Terra + Sol + Vénus: posso fixar o Sol no centro e dizer que tanto a Terra como Vénus giram em torno do Sol. Temos neste caso o modelo Heliocêntrico. Fixemos agora a Terra no centro. Neste caso temos o Sol a girar em torno da Terra. Vénus, no entanto, continua a girar em torno do Sol. É isto que um observador na Terra pode ver ao longo do ano. É também aqui que falha o modelo Geocêntrico. Não podemos ter Vénus a girar ao redor da Terra!!! O problema do Modelo Geocêntrico não está em colocar a Terra no centro. Isso é sempre possível fazer mediante uma mudança de referencial. O problema está em colocar os restantes planetas a rodar em torno da Terra também. Se colocarmos a Terra no centro (origem) do nosso sistema de referência a Lua e o Sol giram à volta da Terra mas os restantes planetas não (estes giram à volta do Sol). A grande vantagem do Modelo Heliocêntrico é a sua simplicidade matemática. Contudo, quando determinamos, por exemplo, a melhor hora para observar Júpiter ou uma dada estrela a partir da nossa região, estamos no fundo a utilizar o Modelo Geocêntrico.

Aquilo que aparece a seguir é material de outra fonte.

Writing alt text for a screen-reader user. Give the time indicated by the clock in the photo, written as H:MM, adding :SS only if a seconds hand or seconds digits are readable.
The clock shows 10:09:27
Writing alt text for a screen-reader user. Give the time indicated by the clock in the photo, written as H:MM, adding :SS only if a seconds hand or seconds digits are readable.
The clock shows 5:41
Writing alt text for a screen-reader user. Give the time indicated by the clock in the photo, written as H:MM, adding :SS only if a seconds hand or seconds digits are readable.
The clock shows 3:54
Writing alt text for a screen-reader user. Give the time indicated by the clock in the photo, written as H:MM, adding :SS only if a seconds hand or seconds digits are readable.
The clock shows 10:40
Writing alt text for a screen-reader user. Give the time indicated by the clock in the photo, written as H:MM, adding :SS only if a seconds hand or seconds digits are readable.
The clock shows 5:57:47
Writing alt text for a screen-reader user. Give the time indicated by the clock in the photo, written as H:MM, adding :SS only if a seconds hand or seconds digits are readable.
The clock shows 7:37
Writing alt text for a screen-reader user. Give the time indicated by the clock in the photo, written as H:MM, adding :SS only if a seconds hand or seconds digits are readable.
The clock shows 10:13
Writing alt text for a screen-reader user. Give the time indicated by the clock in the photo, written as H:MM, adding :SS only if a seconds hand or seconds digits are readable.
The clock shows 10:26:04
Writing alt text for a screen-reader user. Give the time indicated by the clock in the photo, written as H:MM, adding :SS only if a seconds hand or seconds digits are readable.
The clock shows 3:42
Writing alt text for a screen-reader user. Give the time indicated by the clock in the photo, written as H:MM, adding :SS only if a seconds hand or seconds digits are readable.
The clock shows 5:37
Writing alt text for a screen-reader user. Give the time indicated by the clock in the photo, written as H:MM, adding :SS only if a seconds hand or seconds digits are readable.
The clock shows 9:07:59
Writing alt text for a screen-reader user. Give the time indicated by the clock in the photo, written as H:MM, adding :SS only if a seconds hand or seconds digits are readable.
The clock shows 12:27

Consideremos agora o movimento do Sol em torno do centro da Nossa Galáxia: o Sol está a cerca de 28000 anos luz do centro da Galáxia e demora cerca de 250 milhões de anos para dar uma volta completa à mesma. Note-se que ao fazer esta afirmação está implícita uma nova mudança de referencial. Se estamos a falar no movimento do Sol em torno do centro da Galáxia, estamos a supor que é o Sol, que se desloca e o centro da Galáxia fica em repouso. Um hipotético observador no centro da Galáxia veria o Sol a descrever uma órbita mais ou menos circular, acompanhado pelo seu cortejo de planetas os quais descreveriam órbitas em forma de hélice. Como o conceito de movimento é relativo podemos também colocar o Sol no centro do sistema de referência e dizer que é a Galáxia que gira em torno do Sol.
A nossa Galáxia não está sozinha no Universo delocando-se em relação às outras galáxias. Neste caso podemos imaginar o próprio Sol a descrever uma hélice juntamente com as restantes estrelas à medida que a nossa Galáxia se vai deslocando em relação às outras...
Como disse no inicio: relativamente ao trabalho do Dr. Keshava Bhat: não encontrei qualquer referência a este autor em qualquer jornal da área da Astronomia ou da Física. Os resultados científicos para terem credibilidade têm de ser publicados em jornais da especialidade (não apenas em livro ou em revistas comums). A publicação só é possível depois de uma revisão apurada por um ou mais árbitros anónimos especialistas na área. Mesmo que seja ultrapassada esta fase, e o artigo seja publicado, os argumentos defendidos nesse trabalho não passam a ser verdadeiros e aceites de imediato por toda a comunidade científica. Muitas vezes os resultados ou novas teorias são postos em causa com novos argumentos que podem dar lugar a novas publicações, depois de passarem pelo tal processo de revisão. Todo este mecanismo faz com que ao longo dos anos se vão apurando ou rejeitando (consoante os casos) os novos resultados e as novas teorias.